▸ TASK DESCRIPTION: Work out how many lines in the records below contain the word "curve", with case counting, and reply with only that number.
— start of PROVIDED RECORDS —
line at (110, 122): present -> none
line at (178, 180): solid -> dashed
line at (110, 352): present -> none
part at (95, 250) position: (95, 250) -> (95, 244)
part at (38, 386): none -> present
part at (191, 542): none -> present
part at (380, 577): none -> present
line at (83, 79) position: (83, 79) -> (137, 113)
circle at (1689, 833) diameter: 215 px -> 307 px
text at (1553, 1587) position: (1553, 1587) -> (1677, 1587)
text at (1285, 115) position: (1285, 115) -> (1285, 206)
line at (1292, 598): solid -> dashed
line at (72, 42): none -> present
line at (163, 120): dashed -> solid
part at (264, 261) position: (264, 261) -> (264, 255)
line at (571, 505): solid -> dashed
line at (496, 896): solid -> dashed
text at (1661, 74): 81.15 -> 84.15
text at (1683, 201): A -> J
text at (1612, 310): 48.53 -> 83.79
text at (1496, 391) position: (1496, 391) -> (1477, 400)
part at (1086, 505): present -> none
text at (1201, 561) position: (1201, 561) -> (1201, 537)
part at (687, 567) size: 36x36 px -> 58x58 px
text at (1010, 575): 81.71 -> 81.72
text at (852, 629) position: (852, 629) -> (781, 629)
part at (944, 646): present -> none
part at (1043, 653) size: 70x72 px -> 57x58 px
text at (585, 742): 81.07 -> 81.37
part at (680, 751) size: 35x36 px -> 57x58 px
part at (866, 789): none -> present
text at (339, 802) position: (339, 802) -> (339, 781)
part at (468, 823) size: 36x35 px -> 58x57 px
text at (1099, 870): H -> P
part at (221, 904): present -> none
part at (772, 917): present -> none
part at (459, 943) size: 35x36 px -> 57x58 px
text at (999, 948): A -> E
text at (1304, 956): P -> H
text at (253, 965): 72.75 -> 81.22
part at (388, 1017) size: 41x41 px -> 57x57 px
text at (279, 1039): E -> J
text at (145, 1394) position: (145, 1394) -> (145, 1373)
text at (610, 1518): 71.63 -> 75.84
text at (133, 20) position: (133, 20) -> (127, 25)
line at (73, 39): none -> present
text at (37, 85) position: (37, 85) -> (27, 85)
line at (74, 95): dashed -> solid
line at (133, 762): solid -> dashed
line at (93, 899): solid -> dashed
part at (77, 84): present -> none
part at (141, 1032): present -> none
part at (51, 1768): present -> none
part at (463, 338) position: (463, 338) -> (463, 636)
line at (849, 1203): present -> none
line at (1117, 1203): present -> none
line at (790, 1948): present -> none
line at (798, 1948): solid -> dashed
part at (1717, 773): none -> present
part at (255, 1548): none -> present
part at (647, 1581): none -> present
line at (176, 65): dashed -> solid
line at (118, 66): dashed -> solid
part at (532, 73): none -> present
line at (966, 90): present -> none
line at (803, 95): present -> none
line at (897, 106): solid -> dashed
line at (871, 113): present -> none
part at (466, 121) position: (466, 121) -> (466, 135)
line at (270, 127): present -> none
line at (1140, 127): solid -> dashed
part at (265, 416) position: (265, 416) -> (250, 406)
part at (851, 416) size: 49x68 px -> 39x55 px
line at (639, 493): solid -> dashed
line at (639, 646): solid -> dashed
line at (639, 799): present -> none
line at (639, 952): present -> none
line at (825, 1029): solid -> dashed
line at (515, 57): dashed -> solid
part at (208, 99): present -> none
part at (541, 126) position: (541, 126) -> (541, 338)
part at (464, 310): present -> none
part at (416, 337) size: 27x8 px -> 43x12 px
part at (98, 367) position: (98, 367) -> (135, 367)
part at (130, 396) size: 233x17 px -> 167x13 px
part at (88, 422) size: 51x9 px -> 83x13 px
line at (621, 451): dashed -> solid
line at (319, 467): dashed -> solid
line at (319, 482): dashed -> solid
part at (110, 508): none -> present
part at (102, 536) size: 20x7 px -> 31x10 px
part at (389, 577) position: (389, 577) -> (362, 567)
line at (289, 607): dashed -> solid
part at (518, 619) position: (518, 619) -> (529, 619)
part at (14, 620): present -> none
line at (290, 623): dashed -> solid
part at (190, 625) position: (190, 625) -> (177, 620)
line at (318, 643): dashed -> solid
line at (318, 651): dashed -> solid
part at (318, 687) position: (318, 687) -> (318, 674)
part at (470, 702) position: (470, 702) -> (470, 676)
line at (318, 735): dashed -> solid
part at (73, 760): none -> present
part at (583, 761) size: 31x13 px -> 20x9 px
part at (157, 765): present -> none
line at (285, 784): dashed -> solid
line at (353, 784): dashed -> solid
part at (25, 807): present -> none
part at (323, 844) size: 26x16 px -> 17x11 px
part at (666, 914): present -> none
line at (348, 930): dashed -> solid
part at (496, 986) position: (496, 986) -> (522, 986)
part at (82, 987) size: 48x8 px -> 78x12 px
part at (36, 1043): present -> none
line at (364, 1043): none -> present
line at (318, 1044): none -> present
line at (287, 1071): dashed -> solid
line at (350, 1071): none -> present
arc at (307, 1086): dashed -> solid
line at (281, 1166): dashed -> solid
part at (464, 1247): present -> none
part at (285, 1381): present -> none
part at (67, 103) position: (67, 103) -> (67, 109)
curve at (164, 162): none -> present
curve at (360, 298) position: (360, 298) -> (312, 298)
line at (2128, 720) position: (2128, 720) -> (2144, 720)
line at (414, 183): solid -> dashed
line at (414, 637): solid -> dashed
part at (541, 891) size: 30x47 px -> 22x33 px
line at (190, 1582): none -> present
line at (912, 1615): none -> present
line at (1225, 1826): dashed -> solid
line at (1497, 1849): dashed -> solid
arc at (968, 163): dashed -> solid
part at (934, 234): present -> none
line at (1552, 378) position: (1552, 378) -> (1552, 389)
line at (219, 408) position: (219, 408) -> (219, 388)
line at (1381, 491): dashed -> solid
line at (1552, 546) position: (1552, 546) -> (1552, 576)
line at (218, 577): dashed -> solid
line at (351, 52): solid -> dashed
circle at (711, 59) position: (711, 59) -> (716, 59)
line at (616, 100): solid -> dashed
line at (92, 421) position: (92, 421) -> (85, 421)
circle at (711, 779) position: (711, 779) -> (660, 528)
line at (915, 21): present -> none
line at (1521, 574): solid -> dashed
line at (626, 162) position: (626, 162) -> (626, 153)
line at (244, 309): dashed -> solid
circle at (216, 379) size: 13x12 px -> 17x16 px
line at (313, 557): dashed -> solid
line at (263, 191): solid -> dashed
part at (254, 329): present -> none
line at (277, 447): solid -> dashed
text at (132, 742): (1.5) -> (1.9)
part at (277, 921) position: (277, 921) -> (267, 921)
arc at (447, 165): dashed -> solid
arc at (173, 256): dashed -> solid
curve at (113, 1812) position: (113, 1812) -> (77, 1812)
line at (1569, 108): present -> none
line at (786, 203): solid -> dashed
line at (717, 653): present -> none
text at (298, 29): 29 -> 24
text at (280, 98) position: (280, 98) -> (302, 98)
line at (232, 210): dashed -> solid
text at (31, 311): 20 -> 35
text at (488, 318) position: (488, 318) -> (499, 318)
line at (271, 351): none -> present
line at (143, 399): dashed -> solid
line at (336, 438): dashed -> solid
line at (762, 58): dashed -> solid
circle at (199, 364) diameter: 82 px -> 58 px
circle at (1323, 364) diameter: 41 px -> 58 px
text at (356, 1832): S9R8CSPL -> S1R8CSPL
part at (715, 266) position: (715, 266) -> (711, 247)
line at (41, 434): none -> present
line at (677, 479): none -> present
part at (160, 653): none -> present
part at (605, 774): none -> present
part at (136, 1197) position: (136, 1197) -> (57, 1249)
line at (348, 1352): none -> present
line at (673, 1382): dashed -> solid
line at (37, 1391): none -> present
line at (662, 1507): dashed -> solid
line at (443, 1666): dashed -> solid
— end of PROVIDED RECORDS —
▸ SOLUTION TO THIS TASK: 3